-- Task directions --
Of the lines below, copy those that hold the word "bani".

--------------------------------

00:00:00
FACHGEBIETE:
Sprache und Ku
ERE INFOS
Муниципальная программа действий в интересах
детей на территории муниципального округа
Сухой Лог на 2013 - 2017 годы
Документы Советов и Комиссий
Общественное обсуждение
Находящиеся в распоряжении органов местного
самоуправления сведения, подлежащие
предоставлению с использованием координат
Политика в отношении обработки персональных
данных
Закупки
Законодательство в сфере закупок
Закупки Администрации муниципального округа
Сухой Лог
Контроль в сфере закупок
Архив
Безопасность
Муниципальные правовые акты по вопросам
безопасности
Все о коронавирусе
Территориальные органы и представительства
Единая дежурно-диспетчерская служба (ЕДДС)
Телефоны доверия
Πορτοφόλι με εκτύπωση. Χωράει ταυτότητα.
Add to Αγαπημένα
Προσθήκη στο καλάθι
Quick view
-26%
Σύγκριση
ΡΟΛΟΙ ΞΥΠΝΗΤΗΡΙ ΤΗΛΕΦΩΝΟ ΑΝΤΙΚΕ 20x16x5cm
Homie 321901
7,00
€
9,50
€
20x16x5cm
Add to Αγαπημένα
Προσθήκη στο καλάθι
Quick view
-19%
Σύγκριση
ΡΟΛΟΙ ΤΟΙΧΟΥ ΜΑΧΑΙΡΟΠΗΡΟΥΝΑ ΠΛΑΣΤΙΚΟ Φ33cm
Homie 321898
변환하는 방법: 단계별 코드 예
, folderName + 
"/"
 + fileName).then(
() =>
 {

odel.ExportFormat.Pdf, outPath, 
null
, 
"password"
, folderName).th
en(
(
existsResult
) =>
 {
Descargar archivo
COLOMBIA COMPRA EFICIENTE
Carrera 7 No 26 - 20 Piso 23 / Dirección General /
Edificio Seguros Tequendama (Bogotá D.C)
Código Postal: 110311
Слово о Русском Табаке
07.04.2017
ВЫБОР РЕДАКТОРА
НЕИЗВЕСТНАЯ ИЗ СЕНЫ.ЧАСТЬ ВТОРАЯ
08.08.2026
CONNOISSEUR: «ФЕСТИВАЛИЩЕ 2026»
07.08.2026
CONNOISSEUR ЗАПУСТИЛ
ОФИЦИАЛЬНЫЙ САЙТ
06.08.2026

--------------------------------

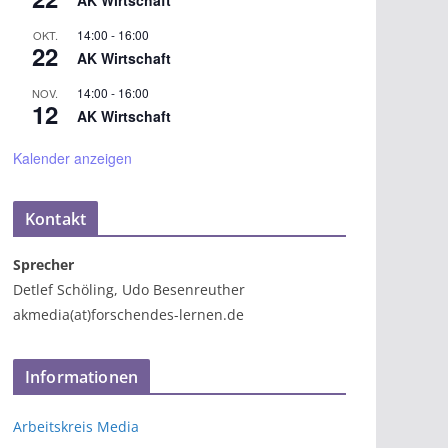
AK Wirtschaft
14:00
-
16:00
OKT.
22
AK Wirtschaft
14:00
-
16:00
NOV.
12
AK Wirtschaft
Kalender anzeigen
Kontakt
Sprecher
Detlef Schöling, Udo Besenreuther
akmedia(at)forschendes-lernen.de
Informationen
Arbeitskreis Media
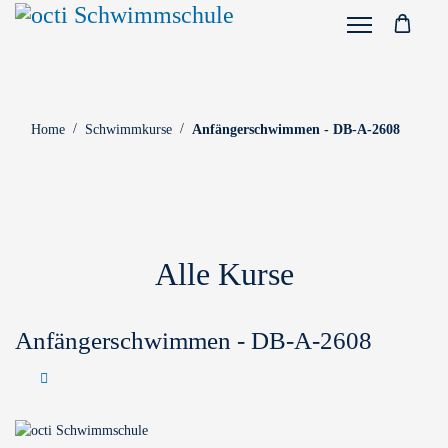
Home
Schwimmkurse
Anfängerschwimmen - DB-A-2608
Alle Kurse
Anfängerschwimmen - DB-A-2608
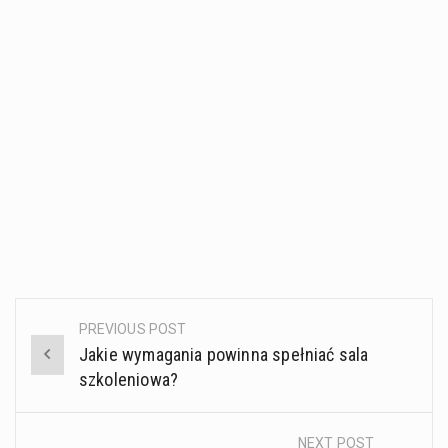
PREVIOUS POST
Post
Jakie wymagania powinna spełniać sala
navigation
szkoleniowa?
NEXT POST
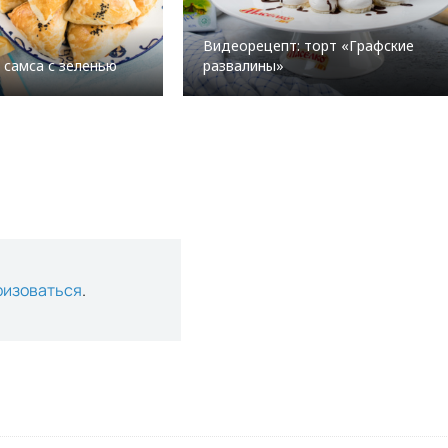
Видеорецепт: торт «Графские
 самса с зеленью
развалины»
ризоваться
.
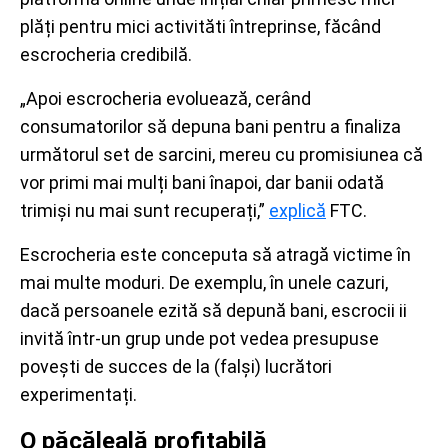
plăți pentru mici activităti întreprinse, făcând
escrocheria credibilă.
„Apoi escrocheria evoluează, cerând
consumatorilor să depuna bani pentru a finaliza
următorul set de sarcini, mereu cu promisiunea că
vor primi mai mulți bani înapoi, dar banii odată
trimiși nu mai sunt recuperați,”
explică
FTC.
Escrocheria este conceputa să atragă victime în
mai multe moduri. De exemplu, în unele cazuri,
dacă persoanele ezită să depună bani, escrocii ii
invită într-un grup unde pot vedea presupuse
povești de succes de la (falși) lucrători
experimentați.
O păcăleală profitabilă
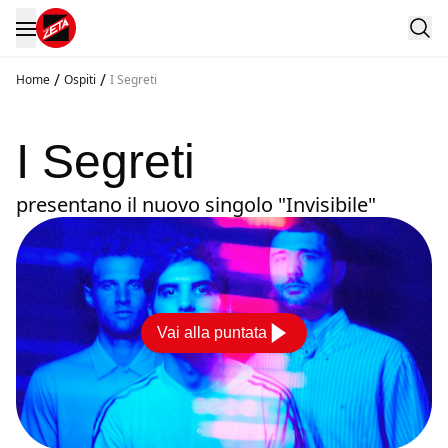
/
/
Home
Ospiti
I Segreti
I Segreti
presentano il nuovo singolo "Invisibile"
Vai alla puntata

--------------------------------

-- Written reply --
consumatorilor să depuna bani pentru a finaliza
vor primi mai mulți bani înapoi, dar banii odată
dacă persoanele ezită să depună bani, escrocii ii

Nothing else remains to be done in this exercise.